**Work item**
Reproduce every entry below verbatim, character for character.
"""
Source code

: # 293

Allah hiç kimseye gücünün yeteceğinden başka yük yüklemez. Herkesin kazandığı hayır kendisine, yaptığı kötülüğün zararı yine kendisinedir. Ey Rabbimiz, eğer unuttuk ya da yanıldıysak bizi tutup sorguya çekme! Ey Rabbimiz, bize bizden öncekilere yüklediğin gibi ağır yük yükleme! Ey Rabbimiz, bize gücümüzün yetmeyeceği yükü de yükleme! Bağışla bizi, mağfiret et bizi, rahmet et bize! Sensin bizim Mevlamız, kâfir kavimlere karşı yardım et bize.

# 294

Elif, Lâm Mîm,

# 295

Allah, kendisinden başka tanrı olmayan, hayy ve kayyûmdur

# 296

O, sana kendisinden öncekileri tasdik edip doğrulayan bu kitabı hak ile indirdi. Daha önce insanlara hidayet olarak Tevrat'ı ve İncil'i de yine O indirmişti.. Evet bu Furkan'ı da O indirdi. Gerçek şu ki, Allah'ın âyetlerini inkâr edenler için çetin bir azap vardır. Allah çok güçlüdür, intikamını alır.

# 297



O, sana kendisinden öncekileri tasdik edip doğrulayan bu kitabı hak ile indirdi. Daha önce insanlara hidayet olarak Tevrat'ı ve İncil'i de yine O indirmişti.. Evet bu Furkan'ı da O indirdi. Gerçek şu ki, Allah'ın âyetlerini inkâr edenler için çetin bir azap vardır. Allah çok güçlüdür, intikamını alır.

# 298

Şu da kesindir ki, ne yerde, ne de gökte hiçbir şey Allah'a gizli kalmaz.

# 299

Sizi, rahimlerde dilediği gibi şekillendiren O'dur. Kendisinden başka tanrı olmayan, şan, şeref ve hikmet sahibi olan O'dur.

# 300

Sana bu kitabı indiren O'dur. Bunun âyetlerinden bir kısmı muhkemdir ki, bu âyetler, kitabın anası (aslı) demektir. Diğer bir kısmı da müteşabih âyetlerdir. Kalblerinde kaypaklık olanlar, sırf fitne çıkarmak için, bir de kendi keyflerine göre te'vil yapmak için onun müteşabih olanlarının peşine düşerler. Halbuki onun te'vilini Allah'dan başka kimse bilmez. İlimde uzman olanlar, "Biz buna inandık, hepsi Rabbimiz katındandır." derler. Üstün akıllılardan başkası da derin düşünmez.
"""
**Response to this task**
Source code

: # 293

Allah hiç kimseye gücünün yeteceğinden başka yük yüklemez. Herkesin kazandığı hayır kendisine, yaptığı kötülüğün zararı yine kendisinedir. Ey Rabbimiz, eğer unuttuk ya da yanıldıysak bizi tutup sorguya çekme! Ey Rabbimiz, bize bizden öncekilere yüklediğin gibi ağır yük yükleme! Ey Rabbimiz, bize gücümüzün yetmeyeceği yükü de yükleme! Bağışla bizi, mağfiret et bizi, rahmet et bize! Sensin bizim Mevlamız, kâfir kavimlere karşı yardım et bize.

# 294

Elif, Lâm Mîm,

# 295

Allah, kendisinden başka tanrı olmayan, hayy ve kayyûmdur

# 296

O, sana kendisinden öncekileri tasdik edip doğrulayan bu kitabı hak ile indirdi. Daha önce insanlara hidayet olarak Tevrat'ı ve İncil'i de yine O indirmişti.. Evet bu Furkan'ı da O indirdi. Gerçek şu ki, Allah'ın âyetlerini inkâr edenler için çetin bir azap vardır. Allah çok güçlüdür, intikamını alır.

# 297



O, sana kendisinden öncekileri tasdik edip doğrulayan bu kitabı hak ile indirdi. Daha önce insanlara hidayet olarak Tevrat'ı ve İncil'i de yine O indirmişti.. Evet bu Furkan'ı da O indirdi. Gerçek şu ki, Allah'ın âyetlerini inkâr edenler için çetin bir azap vardır. Allah çok güçlüdür, intikamını alır.

# 298

Şu da kesindir ki, ne yerde, ne de gökte hiçbir şey Allah'a gizli kalmaz.

# 299

Sizi, rahimlerde dilediği gibi şekillendiren O'dur. Kendisinden başka tanrı olmayan, şan, şeref ve hikmet sahibi olan O'dur.

# 300

Sana bu kitabı indiren O'dur. Bunun âyetlerinden bir kısmı muhkemdir ki, bu âyetler, kitabın anası (aslı) demektir. Diğer bir kısmı da müteşabih âyetlerdir. Kalblerinde kaypaklık olanlar, sırf fitne çıkarmak için, bir de kendi keyflerine göre te'vil yapmak için onun müteşabih olanlarının peşine düşerler. Halbuki onun te'vilini Allah'dan başka kimse bilmez. İlimde uzman olanlar, "Biz buna inandık, hepsi Rabbimiz katındandır." derler. Üstün akıllılardan başkası da derin düşünmez.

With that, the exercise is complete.